Data Center Operations Specialist
Role Summary
The Data Center Operations role involves maintaining operational standards for maximum system reliability and performance at the designated Data Centre. This includes a crucial responsibility in ensuring the smooth operation, reliability, and efficiency of data centers. The data center specialists support, coordinate, and monitor all CelcomDigi personnel and vendor activities to ensure compliance with established procedures. This covers areas of responsibility such as Break and Fix management of DC infra, coordinating vendor requests, reviewing quotations, managing procurement processes, and ensuring proper documentation for effective equipment repairs and maintenance. Moreover, the position involves developing and implementing comprehensive data center facility plans, which includes not only the layout but also power distribution, cooling systems, fire fighting, UPS, rectifier, battery backup and security measures. The role requires a high level of collaboration with various teams and stakeholders to plan and execute data center expansions, relocations, and installations, all the while ensuring the scalability and efficiency of the data center infrastructure.
Responsibilities
- End-to-End Infrastructure Governance: Govern the overall health and performance of all 35 TOC/DC CelcomDigi sites (xCelcom & xDigi), covering the full power chain (TNB supply, transformers, UPS, PDU, generators), cooling, and fire protection systems, leveraging reporting (RI) and BMS insights.
- Change Management Governance: Review, scrutinize, and approve Technical MOPs and processes for all planned activities in data centres, ensuring risks are mitigated and compliance with operational standards by project, planning, and IFM teams.
- Incident and Crisis Management Oversight: Govern incident management to ensure meets agreed SLAs for response and resolution; lead coordination, war-room engagement, stakeholder communication, and ensure timely RCA and service restoration.
- Corrective Maintenance Governance: Oversee end-to-end corrective maintenance by: 1. Validating SOW to ensure accurate root cause resolution without over-scoping. 2. Governing cost through BOQ review against market benchmarks and contract rate cards. 3. Managing CUW/PR/PO processes with budget control. 4. Ensuring IFM/vendor delivery, quality assurance, and formal sign-off (POR)
- Preventive Maintenance and SLA Compliance: Ensure all preventive maintenance activities in strict adherence to SLA scope and frequency across electrical, cooling, fire protection, and standby power systems (UPS, DC system and generator set).
- Vendor and IFM Partner Performance Governance: Monitor and enforce IFM/vendor performance against SLAs, KPIs, and contractual obligations, ensuring timely closure of issues, service quality, and continuous improvement.
- Regulatory and Audit Compliance: Ensure all infrastructure, maintenance activities, and certifications comply with regulatory requirements (ST, DOSH, Bomba, DOE, etc.) and maintain audit readiness at all times.
- Modernization and Resilience Enhancement: Drive and support infrastructure modernization, refresh, and upgrade initiatives to eliminate risks, improve efficiency, and enhance overall data centre resilience.
- Automation and Future-Ready Operations: Lead initiatives to automate infrastructure monitoring, reporting, and inventory management, aligning TOC/DC operations with next-generation technologies and best practices.
- Cost Optimization and Operational Efficiency Governance: Govern overall operational spending across TOC/DC by enforcing cost controls, validating expenditures, and ensuring alignment with approved budgets.

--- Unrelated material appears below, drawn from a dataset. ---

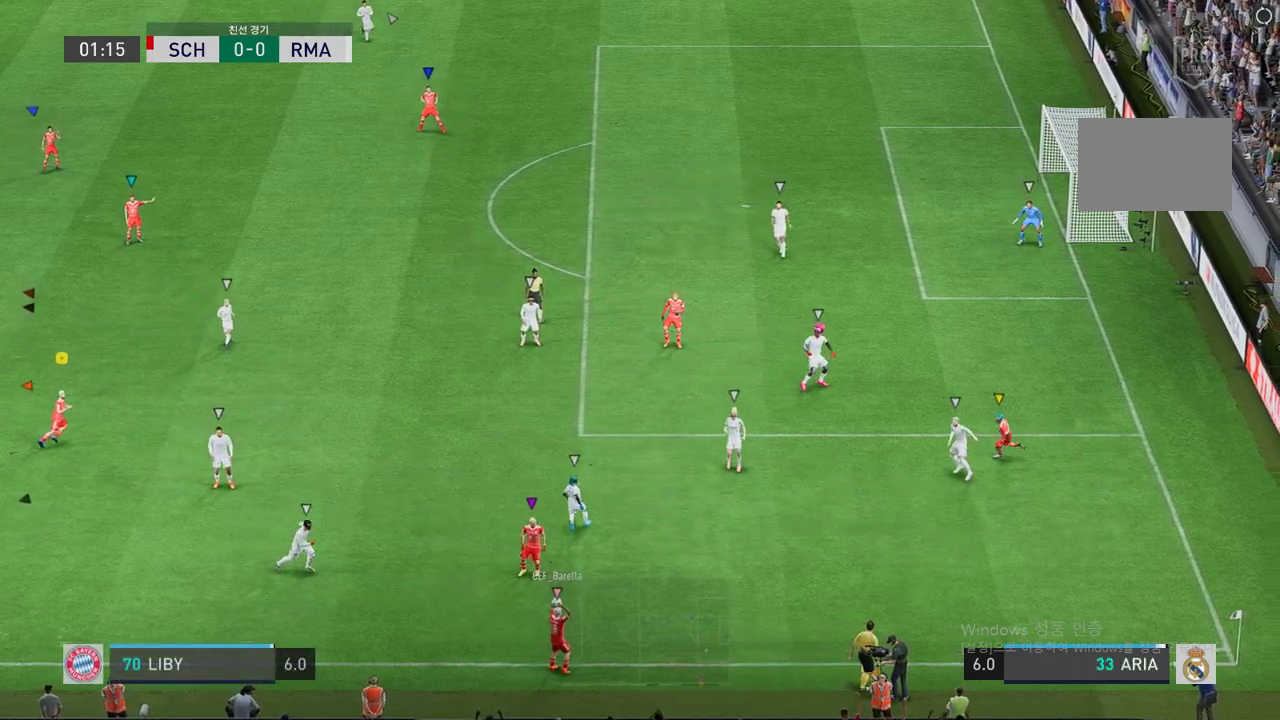
{"buttons": [], "left_stick": "center", "right_stick": "center", "events": []}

Continuously identify and drive cost optimization initiatives (e.g., maintenance efficiency, energy optimization, vendor rationalization, automation) to improve operational efficiency without compromising reliability and SLA performance.
Requirements
- Bachelor’s Degree in engineering (Electrical/Mechanical) or equivalent
- At least 5 year(s) working experience of in Engineering (Electronic/Electrical), Engineering (Mechanical) or equivalent.

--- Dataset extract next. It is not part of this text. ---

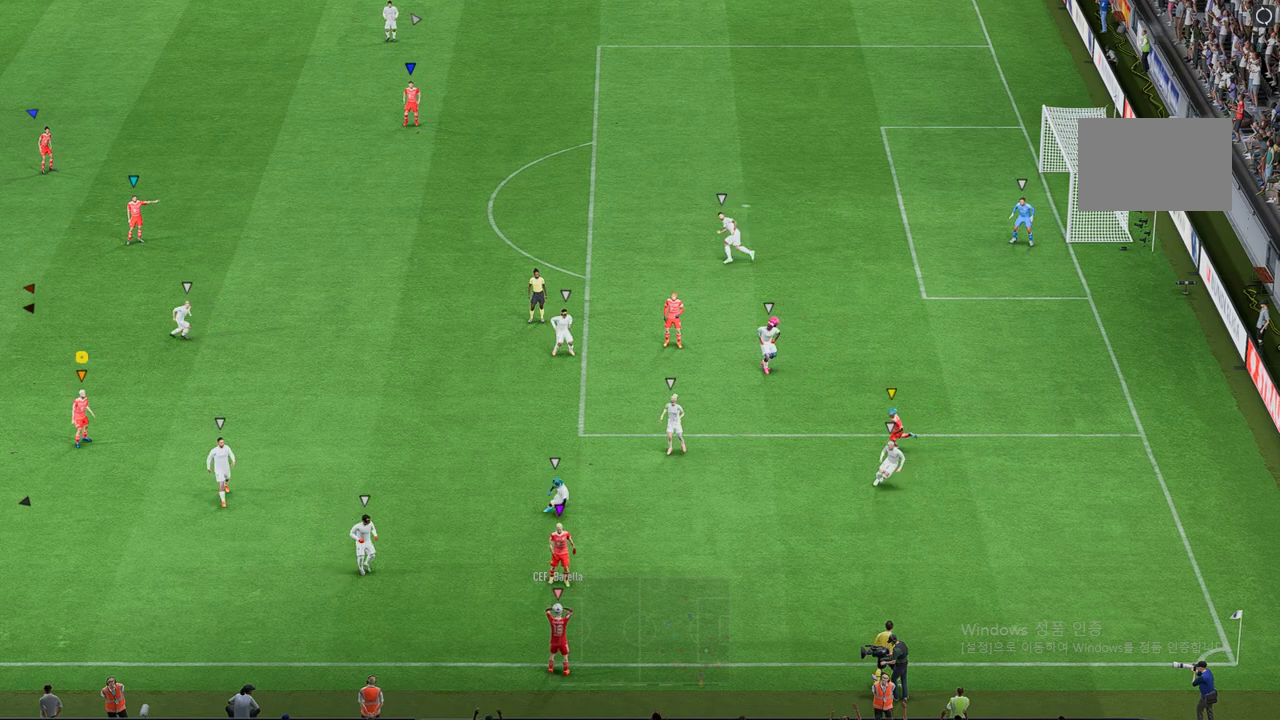
{"buttons": [], "left_stick": "center", "right_stick": "center", "events": []}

- Certification in Data Centre Management (e.g., CDCP, CDCS, or Uptime Institute’s ATS/ATD) and ITIL framework for service management will be an added advantage
- Experience in Data Centre maintenance and familiar with infra elements such as HV/LV Power Chains, UPS & Rectifier, Battery Systems, Diesel Generators, Chiller & Precision Cooling (CRAC/CRAH/CRV), Fire Suppression, and BMS/DCIM Monitoring Platforms
Role Summary
The Data Center Operations role involves maintaining operational standards for maximum system reliability and performance at the designated Data Centre. This includes a crucial responsibility in ensuring the smooth operation, reliability, and efficiency of data centers. The data center specialists support, coordinate, and monitor all CelcomDigi personnel and vendor activities to ensure compliance with established procedures. This covers areas of responsibility such as Break and Fix management of DC infra, coordinating vendor requests, reviewing quotations, managing procurement processes, and ensuring proper documentation for effective equipment repairs and maintenance. Moreover, the position involves developing and implementing comprehensive data center facility plans, which includes not only the layout but also power distribution, cooling systems, fire fighting, UPS, rectifier, battery backup and security measures. The role requires a high level of collaboration with various teams and stakeholders to plan and execute data center expansions, relocations, and installations, all the while ensuring the scalability and efficiency of the data center infrastructure.
Responsibilities
- End-to-End Infrastructure Governance: Govern the overall health and performance of all 35 TOC/DC CelcomDigi sites (xCelcom & xDigi), covering the full power chain (TNB supply, transformers, UPS, PDU, generators), cooling, and fire protection systems, leveraging reporting (RI) and BMS insights.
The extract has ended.